#### [SOURCE DOCUMENT]
He points out that this way of eating eliminated the high glycemic (60 & up on the glycemic index) foods that he had been eating and replaced them with foods that were mostly low glycemic (20 or below on the glycemic index.)

He then provides a link to some foods that have been rated by glycemic index and glycemic load.

It was no surprise when the three food groups he had mostly been eating rated as zero on both glycemic index and glycemic load.

(Since glycemic load is the best indicator of what a food will do to your blood sugar as it takes the amount of carbohydrates into account and the glycemic index, that’s a valuable addition.)

Here are those 3 food groups that ranked zero on glycemic index and glycemic load.:

1. Nonstarchy vegetables. These include such foods as:

Cooked cabbage, raw cauliflower, green beans, spinach, & mushrooms -- & though not listed, raw broccoli florets, radishes, asparagus, and other salad greens such as kale and romaine lettuce, etc.

The salads and cooked vegetables he ate contained these foods or others like them.

2. Raw or dry roasted nuts. Pecans, walnuts, and almonds were listed in the zero, zero group.

He snacked on nuts in part.

3. Eggs, meats, seafood, and fish also were listed in the zero, zero group.

He not only ate these foods, he ate the safest, least polluted, and most health supporting kinds.

He did also eat some fresh fruit and dairy foods and juiced vegetables which have low moderate to moderate ratings on the glycemic index. But with the majority of his foods from the zero, zero, list, the overall glycemic load of his food and drink was clearly at an average glycemic index of less than 20.

The result was hunger-free and effective fat loss. (He was gradually getting fatter and almost always hungry before.)

He did continue to exercise. But the kinds of foods and drinks he stopped and those he switched to clearly did a great job.

#### [Saved entries]

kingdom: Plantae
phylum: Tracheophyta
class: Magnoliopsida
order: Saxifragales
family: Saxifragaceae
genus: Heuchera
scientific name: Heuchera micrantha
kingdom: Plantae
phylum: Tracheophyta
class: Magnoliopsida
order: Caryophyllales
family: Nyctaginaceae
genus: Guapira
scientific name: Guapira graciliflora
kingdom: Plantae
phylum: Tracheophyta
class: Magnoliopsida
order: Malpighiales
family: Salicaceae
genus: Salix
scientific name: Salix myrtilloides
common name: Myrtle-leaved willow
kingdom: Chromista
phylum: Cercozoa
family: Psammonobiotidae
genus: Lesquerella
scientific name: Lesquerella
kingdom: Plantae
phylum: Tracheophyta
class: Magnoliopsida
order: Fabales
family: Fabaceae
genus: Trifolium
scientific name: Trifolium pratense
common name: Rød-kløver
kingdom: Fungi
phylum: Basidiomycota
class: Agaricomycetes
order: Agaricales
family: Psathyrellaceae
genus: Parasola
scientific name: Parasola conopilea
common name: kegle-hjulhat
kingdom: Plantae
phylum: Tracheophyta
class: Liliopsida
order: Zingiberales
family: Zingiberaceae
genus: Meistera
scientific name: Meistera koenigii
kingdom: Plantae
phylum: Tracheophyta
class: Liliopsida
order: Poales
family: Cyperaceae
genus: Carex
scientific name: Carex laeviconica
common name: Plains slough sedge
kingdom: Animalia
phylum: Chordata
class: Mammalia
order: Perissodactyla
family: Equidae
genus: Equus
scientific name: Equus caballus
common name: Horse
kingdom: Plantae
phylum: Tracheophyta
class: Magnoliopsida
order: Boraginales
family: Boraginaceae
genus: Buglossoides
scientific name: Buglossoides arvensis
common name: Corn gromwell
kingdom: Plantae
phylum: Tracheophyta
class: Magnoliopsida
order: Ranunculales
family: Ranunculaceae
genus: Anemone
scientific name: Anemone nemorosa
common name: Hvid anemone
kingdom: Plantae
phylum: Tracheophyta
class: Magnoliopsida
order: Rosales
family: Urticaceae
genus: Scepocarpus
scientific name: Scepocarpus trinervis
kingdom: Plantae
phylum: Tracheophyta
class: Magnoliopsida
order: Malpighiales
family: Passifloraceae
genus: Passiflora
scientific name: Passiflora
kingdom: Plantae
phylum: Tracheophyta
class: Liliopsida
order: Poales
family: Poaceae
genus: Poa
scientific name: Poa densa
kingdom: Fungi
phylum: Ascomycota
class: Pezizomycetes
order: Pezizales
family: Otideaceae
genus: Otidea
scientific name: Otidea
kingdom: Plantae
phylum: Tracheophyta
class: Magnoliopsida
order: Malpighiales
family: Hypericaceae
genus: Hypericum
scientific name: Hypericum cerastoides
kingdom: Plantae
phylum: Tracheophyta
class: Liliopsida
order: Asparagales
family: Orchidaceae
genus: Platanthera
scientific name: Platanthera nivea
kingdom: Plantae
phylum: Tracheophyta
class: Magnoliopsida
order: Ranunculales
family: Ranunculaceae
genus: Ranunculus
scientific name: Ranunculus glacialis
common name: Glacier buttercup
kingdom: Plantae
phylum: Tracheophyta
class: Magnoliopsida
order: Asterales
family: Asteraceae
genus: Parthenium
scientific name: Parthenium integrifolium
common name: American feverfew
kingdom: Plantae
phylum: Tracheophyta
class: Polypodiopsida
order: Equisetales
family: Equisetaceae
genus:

#### [EXERCISE BRIEF]
Can you write out everything from "The result was" down to "a great job." in the glycemic index passage above, word for word?

#### [ANSWER TO THE PROBLEM]
The result was hunger-free and effective fat loss. (He was gradually getting fatter and almost always hungry before.)

He did continue to exercise. But the kinds of foods and drinks he stopped and those he switched to clearly did a great job.